◆ EXERCISE REQUIREMENTS
Copy all the lines of the listing below exactly. Skip the images.

◆ SUPPLIED INFORMATION
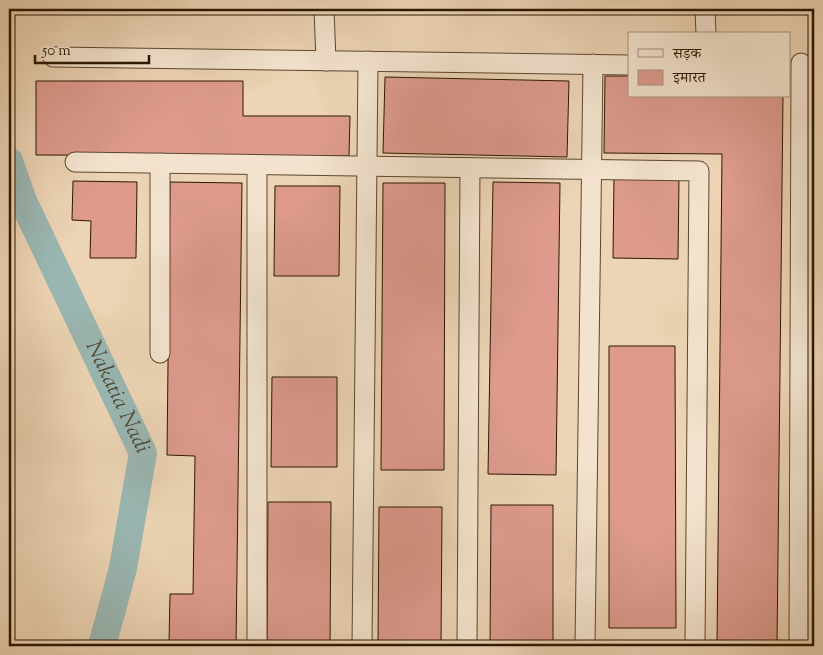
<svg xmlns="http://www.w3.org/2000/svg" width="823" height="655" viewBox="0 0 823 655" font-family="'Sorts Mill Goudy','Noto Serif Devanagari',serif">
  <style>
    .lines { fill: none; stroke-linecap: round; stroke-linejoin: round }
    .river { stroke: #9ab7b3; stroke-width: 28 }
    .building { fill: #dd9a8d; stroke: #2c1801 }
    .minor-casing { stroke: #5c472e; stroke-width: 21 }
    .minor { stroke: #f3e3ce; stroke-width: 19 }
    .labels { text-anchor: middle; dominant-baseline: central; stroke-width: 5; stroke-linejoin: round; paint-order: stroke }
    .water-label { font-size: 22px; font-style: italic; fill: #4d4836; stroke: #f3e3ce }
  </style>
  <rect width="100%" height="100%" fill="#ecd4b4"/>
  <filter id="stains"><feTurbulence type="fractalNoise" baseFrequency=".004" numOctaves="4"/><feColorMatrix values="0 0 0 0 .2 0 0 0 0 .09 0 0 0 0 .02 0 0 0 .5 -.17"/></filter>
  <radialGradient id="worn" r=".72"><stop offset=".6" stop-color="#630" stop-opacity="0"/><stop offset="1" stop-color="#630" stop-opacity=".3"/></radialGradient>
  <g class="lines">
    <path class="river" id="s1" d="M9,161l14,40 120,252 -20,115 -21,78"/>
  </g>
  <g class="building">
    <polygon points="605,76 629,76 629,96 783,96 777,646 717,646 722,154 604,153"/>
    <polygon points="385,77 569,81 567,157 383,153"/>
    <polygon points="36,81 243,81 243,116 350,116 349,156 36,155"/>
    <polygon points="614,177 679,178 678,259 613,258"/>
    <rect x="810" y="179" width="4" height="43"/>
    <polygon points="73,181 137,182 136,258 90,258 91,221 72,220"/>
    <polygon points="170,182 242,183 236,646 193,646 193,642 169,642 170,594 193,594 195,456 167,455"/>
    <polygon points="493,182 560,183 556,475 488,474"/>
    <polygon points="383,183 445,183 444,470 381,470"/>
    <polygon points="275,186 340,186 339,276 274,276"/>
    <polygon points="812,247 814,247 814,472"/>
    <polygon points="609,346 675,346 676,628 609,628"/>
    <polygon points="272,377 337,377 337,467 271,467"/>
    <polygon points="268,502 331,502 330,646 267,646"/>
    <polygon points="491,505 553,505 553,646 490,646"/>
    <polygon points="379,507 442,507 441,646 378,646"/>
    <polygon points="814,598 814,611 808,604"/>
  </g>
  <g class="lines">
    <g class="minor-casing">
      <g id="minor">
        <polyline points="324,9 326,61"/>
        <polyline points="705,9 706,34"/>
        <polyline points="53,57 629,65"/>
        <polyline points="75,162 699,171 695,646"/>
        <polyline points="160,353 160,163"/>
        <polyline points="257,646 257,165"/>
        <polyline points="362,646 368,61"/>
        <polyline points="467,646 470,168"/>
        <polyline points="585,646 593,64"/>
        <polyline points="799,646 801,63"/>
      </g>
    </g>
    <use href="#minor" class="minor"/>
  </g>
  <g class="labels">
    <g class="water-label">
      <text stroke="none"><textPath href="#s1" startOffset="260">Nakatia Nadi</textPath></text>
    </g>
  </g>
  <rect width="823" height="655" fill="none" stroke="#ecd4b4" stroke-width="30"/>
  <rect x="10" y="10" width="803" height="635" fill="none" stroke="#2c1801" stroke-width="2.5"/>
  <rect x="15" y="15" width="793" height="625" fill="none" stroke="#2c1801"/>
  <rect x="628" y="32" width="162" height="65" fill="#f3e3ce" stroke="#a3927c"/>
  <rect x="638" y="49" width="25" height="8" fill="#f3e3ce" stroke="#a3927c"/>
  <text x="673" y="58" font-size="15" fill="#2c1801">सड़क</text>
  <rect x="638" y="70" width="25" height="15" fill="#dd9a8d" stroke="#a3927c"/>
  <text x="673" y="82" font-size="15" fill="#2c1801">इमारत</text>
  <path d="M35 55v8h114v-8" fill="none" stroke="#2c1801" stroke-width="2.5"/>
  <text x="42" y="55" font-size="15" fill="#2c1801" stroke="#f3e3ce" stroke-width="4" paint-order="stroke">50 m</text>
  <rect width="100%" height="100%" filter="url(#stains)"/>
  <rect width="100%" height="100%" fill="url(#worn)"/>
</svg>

◆ ANSWER TO THIS EXERCISE
<svg xmlns="http://www.w3.org/2000/svg" width="823" height="655" viewBox="0 0 823 655" font-family="'Sorts Mill Goudy','Noto Serif Devanagari',serif">
  <style>
    .lines { fill: none; stroke-linecap: round; stroke-linejoin: round }
    .river { stroke: #9ab7b3; stroke-width: 28 }
    .building { fill: #dd9a8d; stroke: #2c1801 }
    .minor-casing { stroke: #5c472e; stroke-width: 21 }
    .minor { stroke: #f3e3ce; stroke-width: 19 }
    .labels { text-anchor: middle; dominant-baseline: central; stroke-width: 5; stroke-linejoin: round; paint-order: stroke }
    .water-label { font-size: 22px; font-style: italic; fill: #4d4836; stroke: #f3e3ce }
  </style>
  <rect width="100%" height="100%" fill="#ecd4b4"/>
  <filter id="stains"><feTurbulence type="fractalNoise" baseFrequency=".004" numOctaves="4"/><feColorMatrix values="0 0 0 0 .2 0 0 0 0 .09 0 0 0 0 .02 0 0 0 .5 -.17"/></filter>
  <radialGradient id="worn" r=".72"><stop offset=".6" stop-color="#630" stop-opacity="0"/><stop offset="1" stop-color="#630" stop-opacity=".3"/></radialGradient>
  <g class="lines">
    <path class="river" id="s1" d="M9,161l14,40 120,252 -20,115 -21,78"/>
  </g>
  <g class="building">
    <polygon points="605,76 629,76 629,96 783,96 777,646 717,646 722,154 604,153"/>
    <polygon points="385,77 569,81 567,157 383,153"/>
    <polygon points="36,81 243,81 243,116 350,116 349,156 36,155"/>
    <polygon points="614,177 679,178 678,259 613,258"/>
    <rect x="810" y="179" width="4" height="43"/>
    <polygon points="73,181 137,182 136,258 90,258 91,221 72,220"/>
    <polygon points="170,182 242,183 236,646 193,646 193,642 169,642 170,594 193,594 195,456 167,455"/>
    <polygon points="493,182 560,183 556,475 488,474"/>
    <polygon points="383,183 445,183 444,470 381,470"/>
    <polygon points="275,186 340,186 339,276 274,276"/>
    <polygon points="812,247 814,247 814,472"/>
    <polygon points="609,346 675,346 676,628 609,628"/>
    <polygon points="272,377 337,377 337,467 271,467"/>
    <polygon points="268,502 331,502 330,646 267,646"/>
    <polygon points="491,505 553,505 553,646 490,646"/>
    <polygon points="379,507 442,507 441,646 378,646"/>
    <polygon points="814,598 814,611 808,604"/>
  </g>
  <g class="lines">
    <g class="minor-casing">
      <g id="minor">
        <polyline points="324,9 326,61"/>
        <polyline points="705,9 706,34"/>
        <polyline points="53,57 629,65"/>
        <polyline points="75,162 699,171 695,646"/>
        <polyline points="160,353 160,163"/>
        <polyline points="257,646 257,165"/>
        <polyline points="362,646 368,61"/>
        <polyline points="467,646 470,168"/>
        <polyline points="585,646 593,64"/>
        <polyline points="799,646 801,63"/>
      </g>
    </g>
    <use href="#minor" class="minor"/>
  </g>
  <g class="labels">
    <g class="water-label">
      <text stroke="none"><textPath href="#s1" startOffset="260">Nakatia Nadi</textPath></text>
    </g>
  </g>
  <rect width="823" height="655" fill="none" stroke="#ecd4b4" stroke-width="30"/>
  <rect x="10" y="10" width="803" height="635" fill="none" stroke="#2c1801" stroke-width="2.5"/>
  <rect x="15" y="15" width="793" height="625" fill="none" stroke="#2c1801"/>
  <rect x="628" y="32" width="162" height="65" fill="#f3e3ce" stroke="#a3927c"/>
  <rect x="638" y="49" width="25" height="8" fill="#f3e3ce" stroke="#a3927c"/>
  <text x="673" y="58" font-size="15" fill="#2c1801">सड़क</text>
  <rect x="638" y="70" width="25" height="15" fill="#dd9a8d" stroke="#a3927c"/>
  <text x="673" y="82" font-size="15" fill="#2c1801">इमारत</text>
  <path d="M35 55v8h114v-8" fill="none" stroke="#2c1801" stroke-width="2.5"/>
  <text x="42" y="55" font-size="15" fill="#2c1801" stroke="#f3e3ce" stroke-width="4" paint-order="stroke">50 m</text>
  <rect width="100%" height="100%" filter="url(#stains)"/>
  <rect width="100%" height="100%" fill="url(#worn)"/>
</svg>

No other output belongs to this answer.